なんでも、姉は一年生にして、誰よりも強く美しく、そして、強きをくじき弱きを助ける英雄のような女性だと。彼女に助けられた弱い立場の人間は数えきれないほどだと。そんな姉を持つ妹も凄かった。自分たちの持つ領地をたった一年で見違えるほど豊かにしたらしい。実は、その領地の中にミーアの村もあった。確かに、いつの間にか、村に貴族様から贈り物が届くようになった。農具や食料で、村の人は皆感謝したし、それにより、みんなの生活が楽になった。ミーアの母の笑顔も増えた。妹もまた村の人間からすれば救世主様だった。しかもミーアよりも幼いらしい。学園に行けばその姉妹に会える。姉は一つ上の学年に在籍していて、妹はなんと特例で今年入学するらしい。

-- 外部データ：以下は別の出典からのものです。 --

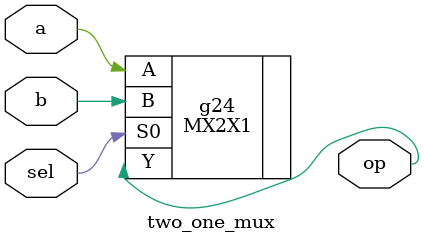
<source format=v>


// Verification Directory fv/two_one_mux 

module two_one_mux(op, a, b, sel);
  input a, b, sel;
  output op;
  wire a, b, sel;
  wire op;
  MX2X1 g24(.A (a), .B (b), .S0 (sel), .Y (op));
endmodule


</source>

聞けば聞くほど、物語の登場人物のような二人だった。そして、その二人は本当にいるのだ。
二人に会いたい。二人みたいになりたい。
ミーアは、その為にうんと勉強をした。魔法の練習もした。剣もやってみた。
そのどれもが大変で、その姉妹はどれほどの努力をしたのかミーアには想像もつかず、ただただ尊敬の思いが大きくなっていった。

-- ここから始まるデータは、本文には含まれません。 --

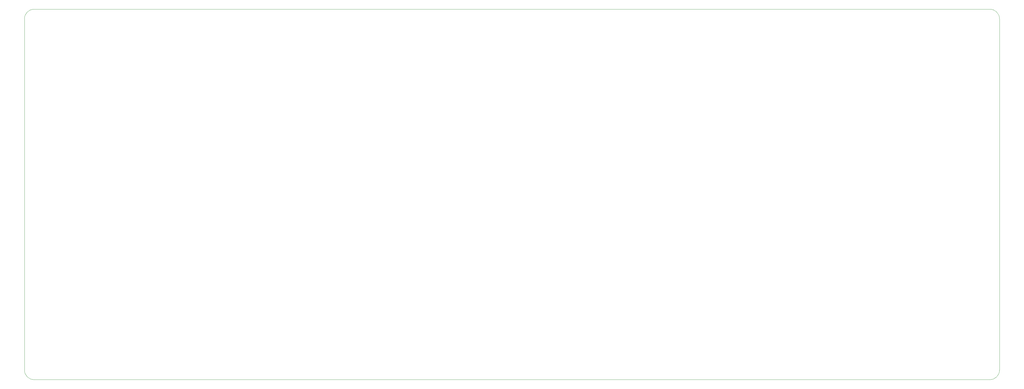
<source format=gbr>
G04 #@! TF.GenerationSoftware,KiCad,Pcbnew,(5.1.6)-1*
G04 #@! TF.CreationDate,2022-07-30T11:43:32-05:00*
G04 #@! TF.ProjectId,pinstripe_bottom,70696e73-7472-4697-9065-5f626f74746f,rev?*
G04 #@! TF.SameCoordinates,Original*
G04 #@! TF.FileFunction,Profile,NP*
%FSLAX46Y46*%
G04 Gerber Fmt 4.6, Leading zero omitted, Abs format (unit mm)*
G04 Created by KiCad (PCBNEW (5.1.6)-1) date 2022-07-30 11:43:32*
%MOMM*%
%LPD*%
G01*
G04 APERTURE LIST*
G04 #@! TA.AperFunction,Profile*
%ADD10C,0.050000*%
G04 #@! TD*
G04 APERTURE END LIST*
D10*
X355600000Y-123825000D02*
G75*
G02*
X358775000Y-127000000I0J-3175000D01*
G01*
X34925000Y-127000000D02*
G75*
G02*
X38100000Y-123825000I3175000J0D01*
G01*
X358775000Y-243681250D02*
G75*
G02*
X355600000Y-246856250I-3175000J0D01*
G01*
X355600000Y-123825000D02*
X38100000Y-123825000D01*
X358775000Y-243681250D02*
X358775000Y-127000000D01*
X38100000Y-246856250D02*
X355600000Y-246856250D01*
X34925000Y-243681250D02*
X34925000Y-127000000D01*
X38100000Y-246856250D02*
G75*
G02*
X34925000Y-243681250I0J3175000D01*
G01*
M02*

</source>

(ここで逃げて、生き延びても、私は、もう会えない! 胸を張って会えない! だから、死んでも、逃げない!)
ミーアは、涙を零し、震える唇を噛みしめながら、魔法を使い続けた。
「皆、よく見ておけ! 愚か者の末路を!」
男は、剣を高く掲げる。その剣の影がミーアの視界にも入る。
(ごめん、お母さん)
「〈一片の風花〉」
「〈火走!」
その瞬間。熱い風が吹き抜け……剣の影が高く舞い上がった。
そして、がちゃという剣の音、どさりという何かが倒れる音、男のうめき声が背中から聞こえた。
ミーアは思わず顔を上げた。
そこには、両手から緑色の風の魔力を漂わせる美少女と、手には剣を持ち足からは赤い炎の魔力を煙のように浮かび上がらせている美女。
(綺麗……)
ミーアが思わずそう呟くほどにその二人は美しかった。
そして、美少女が口を開く。
「なんで、あんたは! 一年も都に居て迷子になれるの!? 信じらんない!」
「うえええん、ごめんって~ねえちゃ~ん。あの道なら近道できる気がして~」
「あとでさっきぶつかった人たちにも謝りに行くよ!」
「は~い……ごめんねえ……ねえちゃん……」
「もう怒ってないから。早く。がんばりなさいよ」
「うん!」
その姉妹は笑っていた。
大勢の反乱者達を前にして。
二人でなら何でもできると。
そう考えて疑わない様子で。
「逆転するわよ!」
「うん!」
その後、ミーアは伝説を目撃する。
二人の姉妹の伝説を。
彼女たち曰く『最高の逆転劇』を。